[Exercise passage — start]

Continuing coverage of a developing situation we’ve been monitoring in the DFW suburb of Grapevine, Tim Frazier, a citizen of the town, published a copy of a formal criminal complaint he filed with the Tarrant County Criminal District Attorney’s Office involving a letter related to yesterday’s coverage.
The complaint frames the mayor and city council’s actions as a potential criminal violation of the Texas Open Meetings Act (TOMA), specifically a “walking quorum.”
The letter in question (a different letter) was addressed to GCISD Board of Trustees President Shannon Braun regarding proposals to close two elementary schools in the district. Printed on official City of Grapevine letterhead and signed by Mayor William D. Tate along with all six city council members, the letter presents itself as an official city communication. However, there is no public record showing that the letter was deliberated, authorized, or discussed in any open meeting. Many people are asking how every council member’s signature came to appear on it.
This letter appears without the errors of Tate’s usual correspondence, giving weight to the allegations that this is formal city communication.
The complaint:
Frazier says he submitted an exhaustive open records request seeking information on the communications involving this letter. No information about the letter or coordination in signing the letter was revealed by the request.
Because the mayor and a quorum of council members appear to have collectively agreed to and signed an official letter outside of a publicly noticed meeting, they likely deliberated or took action on public business in private, which is exactly what TOMA prohibits.
(Fun fact: TOMA has only been law in Texas for 12% of Tate’s tenure as Mayor.)
If the council didn’t deliberate, they didn’t act as a council.
If they did act as a council, then they must have deliberated.
Both can’t be true, so they appear to be cooked.

[Exercise passage — finish]
[Data listing — start]

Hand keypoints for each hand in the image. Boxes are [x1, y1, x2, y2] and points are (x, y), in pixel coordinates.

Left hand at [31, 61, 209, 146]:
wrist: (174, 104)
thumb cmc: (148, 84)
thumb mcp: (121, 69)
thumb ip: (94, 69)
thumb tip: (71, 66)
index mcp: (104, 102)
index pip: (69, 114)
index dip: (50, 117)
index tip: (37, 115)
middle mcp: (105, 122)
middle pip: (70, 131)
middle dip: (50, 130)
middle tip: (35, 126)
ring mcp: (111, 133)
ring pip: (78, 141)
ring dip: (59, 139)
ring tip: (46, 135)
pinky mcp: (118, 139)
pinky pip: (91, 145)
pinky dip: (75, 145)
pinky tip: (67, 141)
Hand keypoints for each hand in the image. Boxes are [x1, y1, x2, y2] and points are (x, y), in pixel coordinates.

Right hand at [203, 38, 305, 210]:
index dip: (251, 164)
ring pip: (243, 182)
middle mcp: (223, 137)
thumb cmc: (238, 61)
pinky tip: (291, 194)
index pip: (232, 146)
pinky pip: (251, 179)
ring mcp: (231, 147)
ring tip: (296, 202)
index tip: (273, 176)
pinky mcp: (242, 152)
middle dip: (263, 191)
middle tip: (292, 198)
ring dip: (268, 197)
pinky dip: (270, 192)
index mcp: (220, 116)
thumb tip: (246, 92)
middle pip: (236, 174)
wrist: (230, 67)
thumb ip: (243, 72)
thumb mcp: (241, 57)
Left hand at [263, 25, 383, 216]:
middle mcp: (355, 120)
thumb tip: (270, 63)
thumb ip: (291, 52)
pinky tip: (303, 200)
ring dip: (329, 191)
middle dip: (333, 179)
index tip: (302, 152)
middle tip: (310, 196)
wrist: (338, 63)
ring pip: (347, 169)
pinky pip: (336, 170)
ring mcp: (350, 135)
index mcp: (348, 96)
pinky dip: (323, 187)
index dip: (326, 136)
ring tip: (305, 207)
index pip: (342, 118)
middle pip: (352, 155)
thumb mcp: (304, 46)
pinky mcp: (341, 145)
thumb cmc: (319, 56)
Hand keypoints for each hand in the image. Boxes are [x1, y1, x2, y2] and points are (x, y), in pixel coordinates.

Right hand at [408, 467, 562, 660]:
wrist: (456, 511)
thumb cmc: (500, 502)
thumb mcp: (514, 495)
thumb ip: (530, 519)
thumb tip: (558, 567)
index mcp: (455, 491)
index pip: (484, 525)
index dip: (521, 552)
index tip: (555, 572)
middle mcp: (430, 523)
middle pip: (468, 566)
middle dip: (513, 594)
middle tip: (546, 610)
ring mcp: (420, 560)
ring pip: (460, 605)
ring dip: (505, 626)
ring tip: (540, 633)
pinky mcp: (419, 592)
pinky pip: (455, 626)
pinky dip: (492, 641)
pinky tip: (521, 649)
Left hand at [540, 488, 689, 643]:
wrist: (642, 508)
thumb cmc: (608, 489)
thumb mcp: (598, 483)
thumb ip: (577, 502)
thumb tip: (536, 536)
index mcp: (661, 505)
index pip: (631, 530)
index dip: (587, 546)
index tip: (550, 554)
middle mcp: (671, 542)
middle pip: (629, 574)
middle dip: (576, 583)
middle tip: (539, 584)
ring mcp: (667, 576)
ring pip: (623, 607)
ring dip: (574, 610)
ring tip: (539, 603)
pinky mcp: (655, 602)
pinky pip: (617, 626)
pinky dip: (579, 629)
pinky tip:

[Data listing — finish]

**What you will do**
[a] Quote the Grapevine complaint article word for word, between "Because the mayor" and "what TOMA prohibits.", inclusive.
[b] According to the Grapevine complaint article, with which office did Tim Frazier file his criminal complaint?
[c] Carry on writing the Grapevine complaint article from its final line.

**Responses for each task**
[a]
Because the mayor and a quorum of council members appear to have collectively agreed to and signed an official letter outside of a publicly noticed meeting, they likely deliberated or took action on public business in private, which is exactly what TOMA prohibits.

[b] The Tarrant County Criminal District Attorney's Office.

[c]
The City’s attorney responded to an inquiry on the scandal to the Dallas Express:
In a written response to The Dallas Express, Grapevine City Attorney Matthew Boyle denied the allegations, calling them “baseless.”
“The Grapevine City Council acted in full compliance with the Open Meetings Act in signing the letter of concern sent to the GCISD,” Boyle said, “The City Council did not meet or deliberate about the contents of the letter.”
The city attorney’s statement insists that a quorum never met and that no electronic communications were used to circumvent the Open Meetings Act. Yet it offers no explanation for how every council member’s signature ended up on the same letter. The circumstances raise serious questions about potential coordination and possible violations of TOMA’s walking quorum rule.
No explanation makes this make sense and they appear to be cooked.
So two options:
A - they violated TOMA
B - all of the council members signed the letter without reading or discussion, had no input, and simply did what they were told.
Who proposed sending a letter? Who wrote it? Who made corrections or deletions or additions? Who communicated with each council member to come and sign the letter? Where and when was each signature obtained on the original letter?
These are critical questions that must be answered. Only with those details can we ascertain Option A or B laid out above.
Neither of those options is a good choice!